The benefit-harm ratio with biennial screening starting at age 40 years among Black women was comparable to that of white women screened biennially between the ages of 50 and 74 years, researchers noted.

Racial disparaties in breast cancer deaths.
Data derived from Chapman CH, et al. Ann Intern Med. 2021;doi:10.7326/M20-6506.

“Black women have been dying of breast cancer at higher rates than the overall population for decades. The fact that they are diagnosed at younger ages, are more likely to have the aggressive triple-negative subtype, and are less likely to receive high-quality treatment suggested that they might benefit from a different screening schedule,” Christina Hunter Chapman, MD, MS, affiliate researcher in the Center for Clinical Management Research at the VA Ann Arbor Healthcare System and assistant professor of radiation oncology at University of Michigan School of Medicine, told Healio. “Randomized trials to answer this question would either be extremely costly, take many years or might not be feasible altogether, so a simulation modeling study was embarked upon, as these models have been used extensively to inform modern screening recommendations.”

Current mammography screening guidelines do not consider racial differences in breast cancer epidemiology, treatment and survival.

Christina Hunter Chapman, MD, MS
Christina Hunter Chapman

Chapman and colleagues sought to compare the tradeoffs of screening strategies among a 1980 U.S. birth cohort of Black women and white women under current screening guidelines. They used an established model from the Cancer Intervention and Surveillance Modeling Network to simulate screening outcomes using race-specific inputs for subtype distribution; breast density; mammography performance; age-, stage- and subtype-specific treatment effects; and nonbreast cancer-associated mortality.

Results showed biennial screening for Black women between the ages of 45 and 74 years appeared most efficient, while biennial screening between the ages of 40 and 74 years was most equitable.

Black-white mortality disparities could be reduced by 57% by initiating mammography screening 10 years earlier among Black women. In addition, researchers found that the less effective treatment was for Black women, the more intensively they could be screened before risk-benefit tradeoffs were lower than those experienced by white women.

A single model design was one limitation of the study.

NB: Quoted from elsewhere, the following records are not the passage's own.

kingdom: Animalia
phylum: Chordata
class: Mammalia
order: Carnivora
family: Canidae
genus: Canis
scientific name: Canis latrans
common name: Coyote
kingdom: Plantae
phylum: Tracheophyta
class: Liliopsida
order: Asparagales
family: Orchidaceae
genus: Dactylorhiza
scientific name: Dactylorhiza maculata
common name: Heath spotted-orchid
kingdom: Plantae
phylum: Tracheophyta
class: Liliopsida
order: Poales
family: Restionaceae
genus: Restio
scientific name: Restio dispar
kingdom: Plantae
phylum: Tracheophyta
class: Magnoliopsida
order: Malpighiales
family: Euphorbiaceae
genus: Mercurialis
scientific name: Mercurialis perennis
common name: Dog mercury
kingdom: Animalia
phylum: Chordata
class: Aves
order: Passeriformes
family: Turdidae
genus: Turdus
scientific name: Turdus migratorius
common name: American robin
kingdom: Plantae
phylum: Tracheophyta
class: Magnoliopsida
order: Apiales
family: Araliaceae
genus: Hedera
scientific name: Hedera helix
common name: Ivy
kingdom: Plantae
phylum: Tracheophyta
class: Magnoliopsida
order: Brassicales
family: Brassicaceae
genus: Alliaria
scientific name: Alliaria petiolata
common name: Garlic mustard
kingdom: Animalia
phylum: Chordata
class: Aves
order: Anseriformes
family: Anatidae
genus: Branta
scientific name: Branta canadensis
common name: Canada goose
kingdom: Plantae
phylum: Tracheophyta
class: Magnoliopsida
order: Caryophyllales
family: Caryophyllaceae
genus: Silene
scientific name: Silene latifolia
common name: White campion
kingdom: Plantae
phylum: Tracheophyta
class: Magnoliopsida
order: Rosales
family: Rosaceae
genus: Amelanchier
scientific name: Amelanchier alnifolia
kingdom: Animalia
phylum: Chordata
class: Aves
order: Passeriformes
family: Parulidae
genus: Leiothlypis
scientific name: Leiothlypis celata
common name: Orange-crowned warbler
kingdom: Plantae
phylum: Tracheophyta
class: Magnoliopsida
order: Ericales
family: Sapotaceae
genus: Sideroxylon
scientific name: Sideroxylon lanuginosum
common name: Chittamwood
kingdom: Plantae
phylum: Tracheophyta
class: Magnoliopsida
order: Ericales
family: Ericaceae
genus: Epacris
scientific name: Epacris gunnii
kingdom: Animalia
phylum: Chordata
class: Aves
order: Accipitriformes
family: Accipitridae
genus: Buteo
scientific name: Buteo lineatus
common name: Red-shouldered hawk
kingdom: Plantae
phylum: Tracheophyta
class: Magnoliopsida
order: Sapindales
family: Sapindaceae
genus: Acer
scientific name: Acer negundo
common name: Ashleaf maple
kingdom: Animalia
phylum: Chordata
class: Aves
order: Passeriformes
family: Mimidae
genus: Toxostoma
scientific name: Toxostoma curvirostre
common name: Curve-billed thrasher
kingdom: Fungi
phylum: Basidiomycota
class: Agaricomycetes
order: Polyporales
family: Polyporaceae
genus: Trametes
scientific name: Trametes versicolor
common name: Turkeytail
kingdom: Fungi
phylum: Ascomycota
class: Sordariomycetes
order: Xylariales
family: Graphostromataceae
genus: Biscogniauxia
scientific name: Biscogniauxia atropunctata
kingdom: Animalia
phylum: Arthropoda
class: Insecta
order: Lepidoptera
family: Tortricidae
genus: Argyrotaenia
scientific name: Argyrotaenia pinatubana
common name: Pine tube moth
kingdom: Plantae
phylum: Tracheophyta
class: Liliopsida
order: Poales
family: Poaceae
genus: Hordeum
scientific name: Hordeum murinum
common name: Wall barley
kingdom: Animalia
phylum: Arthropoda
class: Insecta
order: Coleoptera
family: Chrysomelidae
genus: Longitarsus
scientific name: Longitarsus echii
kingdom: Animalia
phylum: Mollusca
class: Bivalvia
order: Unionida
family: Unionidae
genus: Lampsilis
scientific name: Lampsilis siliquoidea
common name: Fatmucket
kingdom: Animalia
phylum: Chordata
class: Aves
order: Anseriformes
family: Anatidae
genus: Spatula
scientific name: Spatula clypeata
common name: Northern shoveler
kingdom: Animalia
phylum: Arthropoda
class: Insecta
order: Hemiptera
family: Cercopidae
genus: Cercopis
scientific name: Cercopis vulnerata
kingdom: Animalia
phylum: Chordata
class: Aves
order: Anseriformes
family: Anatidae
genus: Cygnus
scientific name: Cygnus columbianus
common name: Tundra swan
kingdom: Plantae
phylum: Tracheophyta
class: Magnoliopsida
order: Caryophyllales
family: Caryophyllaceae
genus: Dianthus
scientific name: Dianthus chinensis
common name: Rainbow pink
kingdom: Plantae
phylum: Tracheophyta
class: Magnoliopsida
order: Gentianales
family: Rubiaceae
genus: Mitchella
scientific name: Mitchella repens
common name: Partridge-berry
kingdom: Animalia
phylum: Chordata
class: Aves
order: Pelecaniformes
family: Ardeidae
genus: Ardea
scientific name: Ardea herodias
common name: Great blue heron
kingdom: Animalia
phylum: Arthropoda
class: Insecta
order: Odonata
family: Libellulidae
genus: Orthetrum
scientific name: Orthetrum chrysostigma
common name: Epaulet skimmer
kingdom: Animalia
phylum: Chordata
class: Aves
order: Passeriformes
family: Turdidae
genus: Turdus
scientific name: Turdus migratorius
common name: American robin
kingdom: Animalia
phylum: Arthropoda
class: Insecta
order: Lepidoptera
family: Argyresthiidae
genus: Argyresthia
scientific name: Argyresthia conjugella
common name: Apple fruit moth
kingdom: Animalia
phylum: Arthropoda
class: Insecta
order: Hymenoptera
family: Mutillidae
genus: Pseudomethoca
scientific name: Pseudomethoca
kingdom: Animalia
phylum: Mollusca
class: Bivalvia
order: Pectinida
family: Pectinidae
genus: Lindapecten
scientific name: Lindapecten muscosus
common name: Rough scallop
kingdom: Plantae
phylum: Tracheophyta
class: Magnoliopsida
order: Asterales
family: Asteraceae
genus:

“It was surprising, to some extent, to find the degree to which treatment disparities influence screening outcomes, but this makes sense conceptually,” Chapman said. “Access and receipt of high-quality treatment matters when considering screening schedules, as the benefit-to-harm tradeoffs of screening differ substantially depending on how likely Black women are to receive modern therapies.”

More research in this arena is planned, Chapman said.

“We plan to perform additional studies that will examine screening outcomes using digital breast tomosynthesis, calculate costs and investigate how suboptimal screening adherence might influence disparities in screening outcomes,” she told Healio.